Descriptive and Prescriptive Questions In Practice

Descriptive and Prescriptive Questions In Practice#

Below are two vignettes of groups struggling to answer important questions about the world. Let’s read them to see how Descriptive and Prescriptive Questions interact in the context of real world problems, and how you (as a data scientist) can wield your skills to be especially impactful.

Opioid Reductions#

You have been hired by a medical regulatory board concerned about the rise in opioid overdoses. They are debating whether they should (there’s that magic word!) make it harder for patients to get opioids. Fundamentally, however, they worry that while restrictions on opioids may reduce overdoses and addiction, they may also prevent some patients with very real pain conditions from getting the care they need.

Why are they stuck?

  1. They may be unsure how to value overdose prevention relative to ensuring appropriate patient access to opioids, and/or

  2. they may also be unsure about how much opioid regulations that reduce overdoses by a certain amount would limit access for patients in need.

The first of these sources of uncertainty is about a Prescriptive Question — if you could prevent one overdose death at the expense of preventing 10 patients in pain from getting the opioids they need, would you accept that trade-off? You may have an opinion on that question, but unless you have experience with overdoses, addiction, or chronic pain, you probably don’t have much to offer to a room full of doctors who have extensive experience with how these things impact patients and their families.

But the second source of uncertainty could be resolved by answering a Descriptive Question — what is the effect of opioid regulations on appropriate patient opioid access? That’s a question which you — the data scientist — is uniquely positioned to answer! You could study policies that have been implemented in the past and come up with a rigorous estimate of how much opioid regulations that reduce overdoses also reduce access for patients in need. You could also evaluate different kinds of policies to figure out which is most efficient — maybe some policies (like not allowing any opioid prescriptions at all) are good at stopping overdose deaths but also really limit appropriate access, while other policies are similarly good at reducing overdoses but have a much smaller effect on limiting access.

The Example of Carbon Emissions#

A profoundly difficult Prescriptive Question in debates over carbon reduction is whether developing countries should be held to the same emission reduction targets as more developed countries. On the one hand, developing countries like China and India are the source of most current growth in carbon emissions, and so policies that do not apply to developing countries are unlikely to prevent many of the worst climate change outcomes.
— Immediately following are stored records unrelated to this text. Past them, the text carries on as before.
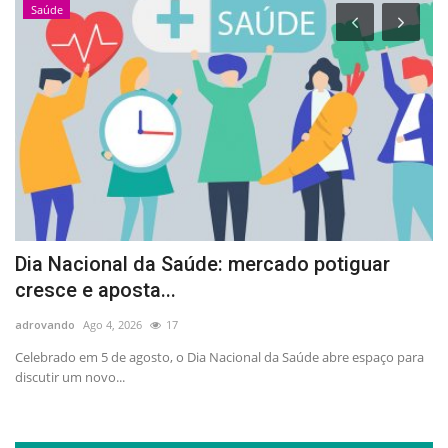
Saúde
Dia Nacional da Saúde: mercado potiguar
A
cresce e aposta...
p
adrovando
Ago 4, 2026
17
ad
no
Celebrado em 5 de agosto, o Dia Nacional da Saúde abre espaço para
At
discutir um novo...
la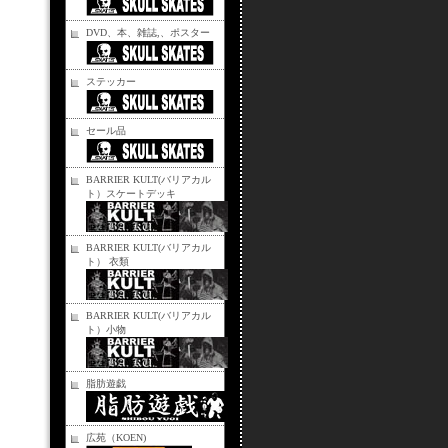
DVD、本、雑誌,、ポスター
ステッカー
セール品
BARRIER KULT(バリアカル
ト）スケートデッキ
BARRIER KULT(バリアカル
ト） 衣類
BARRIER KULT(バリアカル
ト）小物
脂肪遊戯
広苑（KOEN)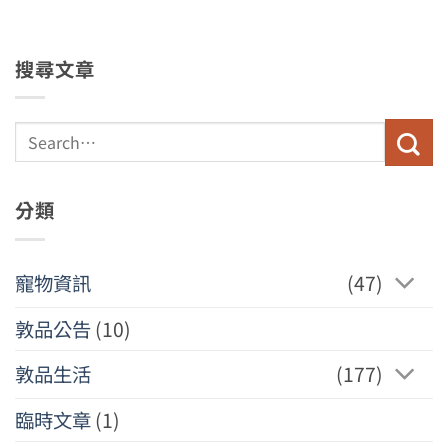
搜尋文章
分類
寵物資訊
(47)
敦品公告
(10)
敦品生活
(177)
臨時文章
(1)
On the other hand, these countries produce radically less carbon per capita than Europe or the United States, and the industrial growth creating those emissions has been a major factor in lifting billions of people out of extreme poverty.

Hard choices indeed! How does one weigh the improvements in the quality of life of those in extreme poverty against the possible consequences of even greater climate catastrophes?

While that question is, in part, a Prescriptive Question that no regression can answer, data scientists can bring data to bear on this question indirectly by helping everyone understand the potential consequences of different carbon targets for developing countries and the feasibility of different strategies for carbon reduction. A data scientist could, for example:

  • Evaluate the effectiveness of different messages politicians in the US and Europe could use to convince their constituents to support greater carbon reduction targets,

  • Quantify the magnitude of the effect on global warming caused by different emissions targets for developing countries to help politicians in developing countries weigh the poverty-reducing benefits of carbon-intensive industrialization against the likely direct effect of flooding, droughts, or more severe storms on their own citizens, or

  • Estimate the cost-effectiveness of developed countries sharing lower emissions industrial technologies with developing countries to ameliorate the tradeoff between poverty reduction and emissions.

In each of these cases, the data scientist is only answering Descriptive Questions, but in doing so they are helping everyone better understand the consequences of their decisions, and in doing so (hopefully) help the world to make more informed decisions about the trade-offs they are making.

Recap#

Answering Descriptive Questions — questions about how the world is or would be in different scenarios — is the core competency of the data scientist. In the chapters that follow, we will explore in detail three different kinds of Descriptive Questions: Exploratory, Passive-Prediction, and Causal Questions.

While these are the only types of questions that data science tools can answer directly, it is important for you, the data scientist, to also recognize when you encounter Prescriptive Questions — that is, questions about how the world should be, or what we ought to do. These questions can only be answered with respect to a system of values, and as such, do not have right or wrong answers, and cannot be answered by statistical means. Nevertheless, as a data scientist, you are well-prepared to help others (and yourself!) make more informed choices when they decide how to answer Prescriptive Questions for themselves.